Hazel pulled a dandelion. “Ideally we'd see someone from the plant do a drop-off at the grave, or a direct exchange with The Comrade. Admittedly, that's not likely, especially now that the heat is on. So we should focus on building up a profile of him, so when we do go to the FBI and Senator McCarthy, we can give them a full report. We need to get an understanding of the subject, his patterns and habits, you know.”

“I see,” Samuel said. He pulled out a few weeds and put them in the wheelbarrow. “Don't you already know about his daily habits?”

“We
think
we know, but we don't. You never really know about someone.”

“I know about you,” he said. “I mean, I know you aren't a murderer or anything.”

“As far as you know,” she said. “That's the thing about spies. They live among us and only the truly wise can spot them.” She arched her eyebrows so he would know that she was among the truly wise, in case there was any doubt.

“I see,” he said again. He made steady progress weeding his patch of the graveyard, approaching the task in his typical orderly manner. Hazel would have been faster than him, but spent more time peeking at Mr.

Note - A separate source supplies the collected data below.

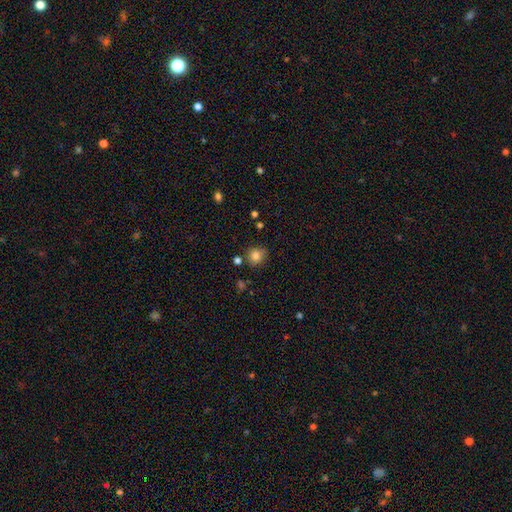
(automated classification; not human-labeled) Smooth or featured?
  - smooth: 82% *
  - star or artifact: 12%
  - featured or disk: 6%
How rounded?
  - round: 86% *
  - in between: 13%
  - cigar-shaped: 1%
Merging?
  - none: 82% *
  - minor disturbance: 11%
  - merger: 4%
  - major disturbance: 3%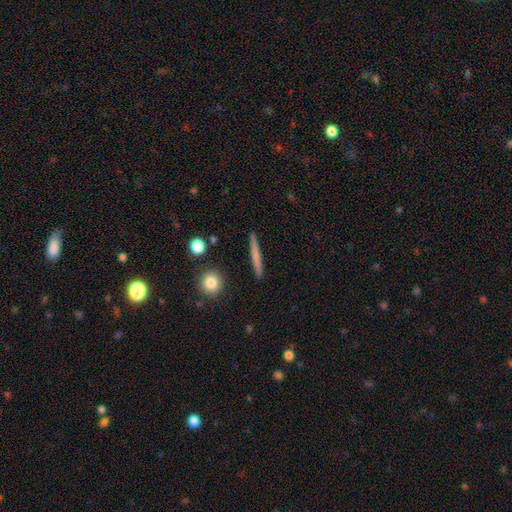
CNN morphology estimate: Smooth or featured? smooth (62%)
How rounded? cigar-shaped (95%)
Merging? none (91%)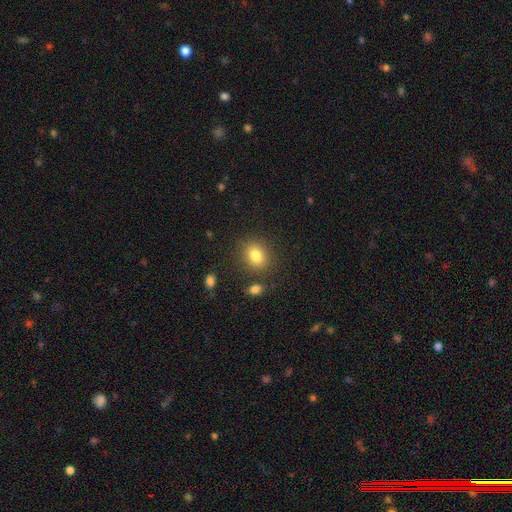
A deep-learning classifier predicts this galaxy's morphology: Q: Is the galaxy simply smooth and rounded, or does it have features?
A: smooth — 82%.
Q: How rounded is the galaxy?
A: round — 54%.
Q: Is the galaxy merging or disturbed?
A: none — 83%.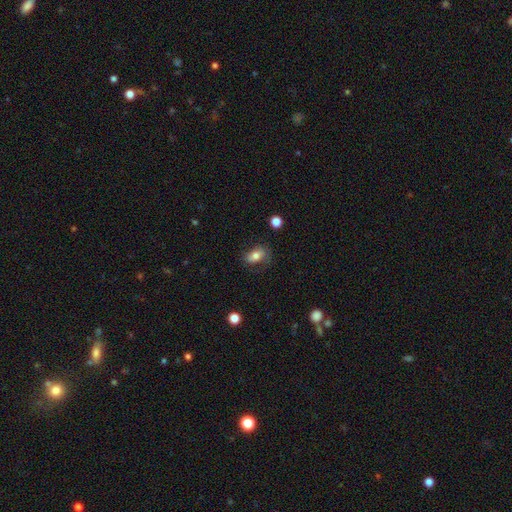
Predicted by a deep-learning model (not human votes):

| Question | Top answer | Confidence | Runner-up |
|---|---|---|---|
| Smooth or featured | smooth | 71% | featured or disk (20%) |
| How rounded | in between | 85% | round (12%) |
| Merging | none | 67% | minor disturbance (21%) |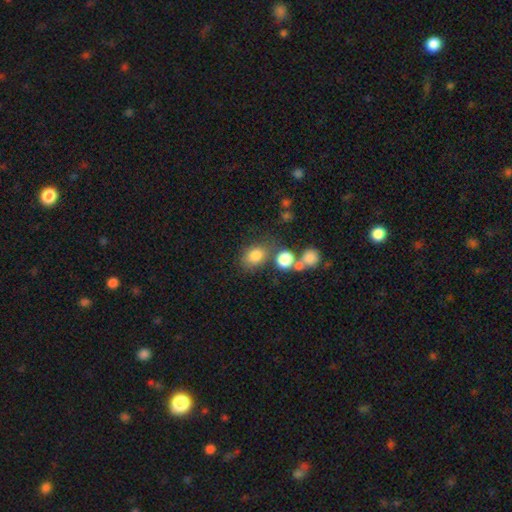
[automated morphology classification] This is likely a smooth galaxy (80%). How rounded: possibly in between (55%). Merging: likely none (62%).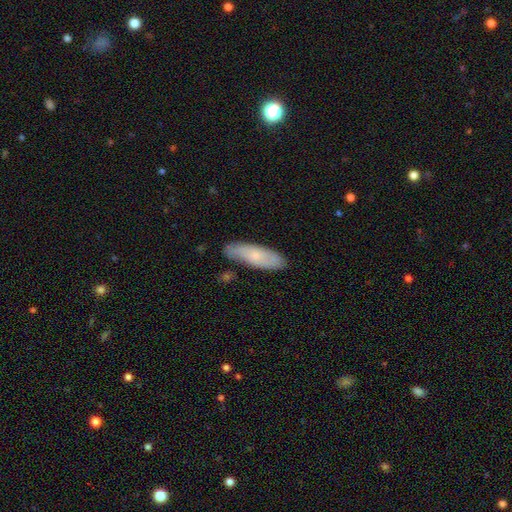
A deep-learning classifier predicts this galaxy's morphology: smooth-or-featured: smooth: 64% | featured or disk: 30% | star or artifact: 6%
  how-rounded: cigar-shaped: 51% | in between: 47% | round: 2%
  merging: none: 78% | minor disturbance: 16% | merger: 3% | major disturbance: 3%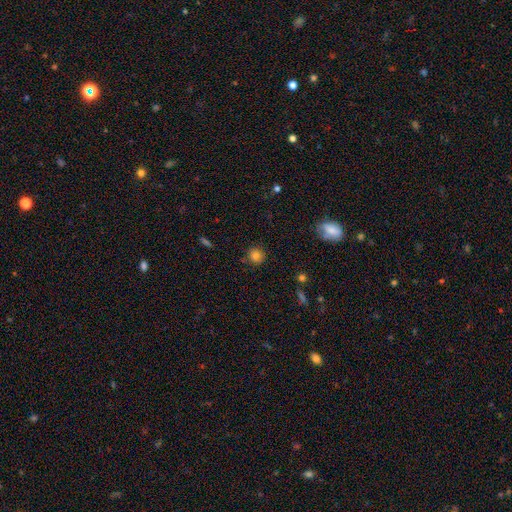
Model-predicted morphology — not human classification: The model was most divided on "smooth or featured": smooth: 80%, star or artifact: 13%, featured or disk: 7%. More confident: how rounded — round (93%); merging — none (87%).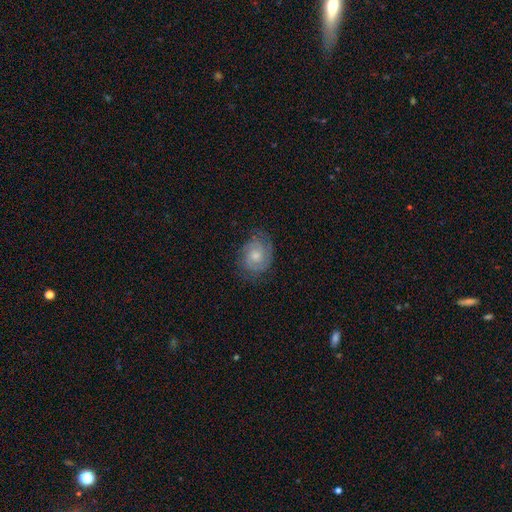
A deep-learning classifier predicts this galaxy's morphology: featured or disk 74%, smooth 19%, star or artifact 7%. Down the decision tree: edge-on disk — no (97%); bar — no (71%); spiral arms — yes (94%); spiral arm count — 2 (67%); spiral winding — tight (62%); bulge size — moderate (49%); merging — none (75%).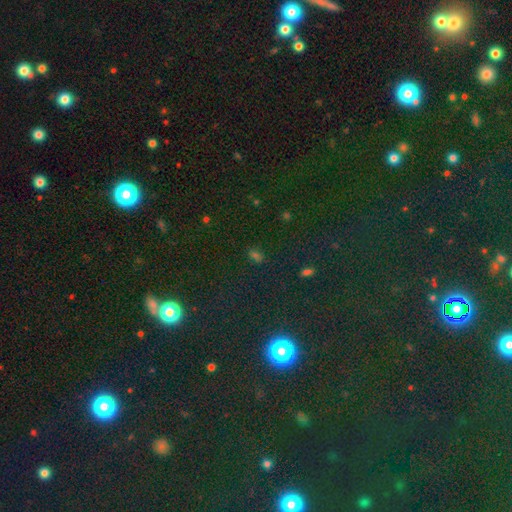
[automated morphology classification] Smooth or featured? star or artifact (47%)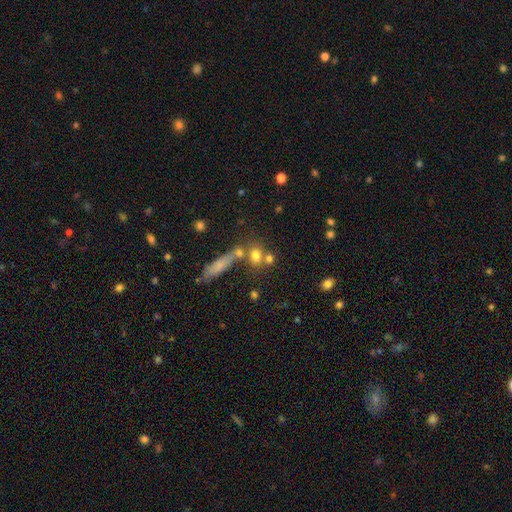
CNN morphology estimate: Overall: smooth (71%). How rounded: round (65%; in between 25%). Merging: none (58%; merger 26%).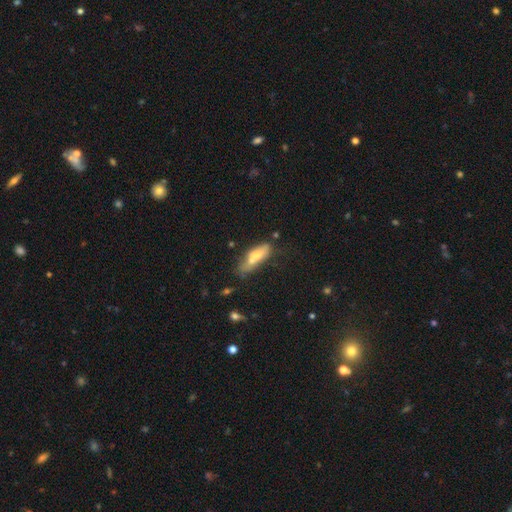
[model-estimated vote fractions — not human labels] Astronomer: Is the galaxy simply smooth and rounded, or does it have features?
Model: smooth — 56% (runner-up: featured or disk, 35%).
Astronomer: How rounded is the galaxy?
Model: in between — 50% (runner-up: cigar-shaped, 48%).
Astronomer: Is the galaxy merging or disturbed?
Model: none — 45% (runner-up: minor disturbance, 28%).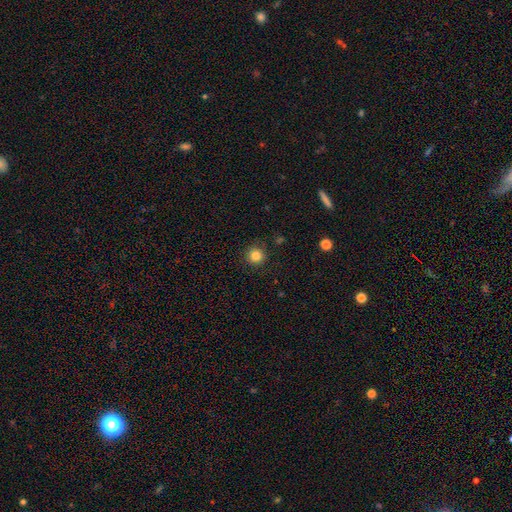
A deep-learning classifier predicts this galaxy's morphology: This is clearly a smooth galaxy (84%). How rounded: clearly round (95%). Merging: clearly none (90%).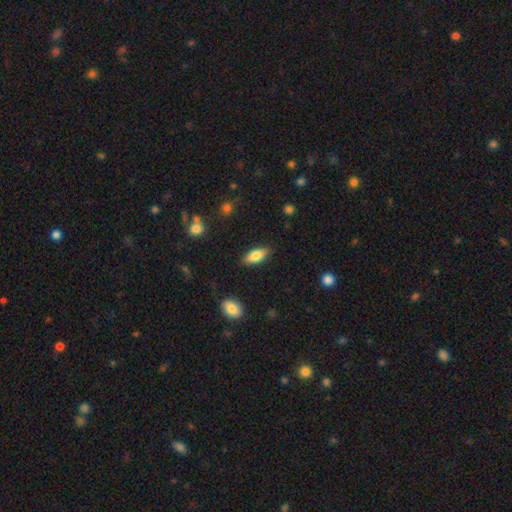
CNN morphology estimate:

Jones.

With his bare hands, The Comrade was prying off the old, broken pieces of wood. Hazel took out her notebook and wrote:
Very strong
.

He worked without rest, and so Hazel wrote:
Focused
.

She put the notebook by her knees and began pulling weeds as she watched him keep working. It seemed a little strange that a spy would take a job that required so much physical labor. If she were a spy, especially one at the top level with a whole cell of other spies that she was in charge of, she certainly wouldn't take this kind of a job. She'd be a nightclub singer, maybe. Though perhaps that would draw too much attention to herself. She would be a librarian, then. She could hide the secrets in books, ones that weren't popular, and then the other spies could find them. She giggled at the thought of Miss Angus being a spy: her tall, lanky frame wrapped in a trench coat as she snuck down the one slightly darkish alleyway in Maple Hill, a book filled with secrets under her arm.

“What?” Samuel asked.

“Nothing. My mind just wandered. Won't happen again.”

Mr. Jones lifted up a new board and began hammering it in.

Able to wield a blunt object with force and precision
.

“What are you writing down?” Samuel asked.

“No cheating. Take your own notes.”

“It's not cheating if we're partners.”

Hazel sniffed. She didn't want to share what she had written down, because it wasn't terribly exciting. The Comrade hadn't met anyone, and he hadn't gone anywhere near the grave or the garden shed. Stakeouts, she was starting to think, were actually kind of boring.

Mr. Jones worked at a steady pace, moving on to carefully putting new boards in the empty slots. There was a rhythmic
thunking to his hammer that Hazel found soothing, and she thought she heard, however faintly, that he was humming.

“My grandmother wasn't sure about letting me go trick-or-treating with you. She said she wasn't so sure about a boy and a girl being friends.”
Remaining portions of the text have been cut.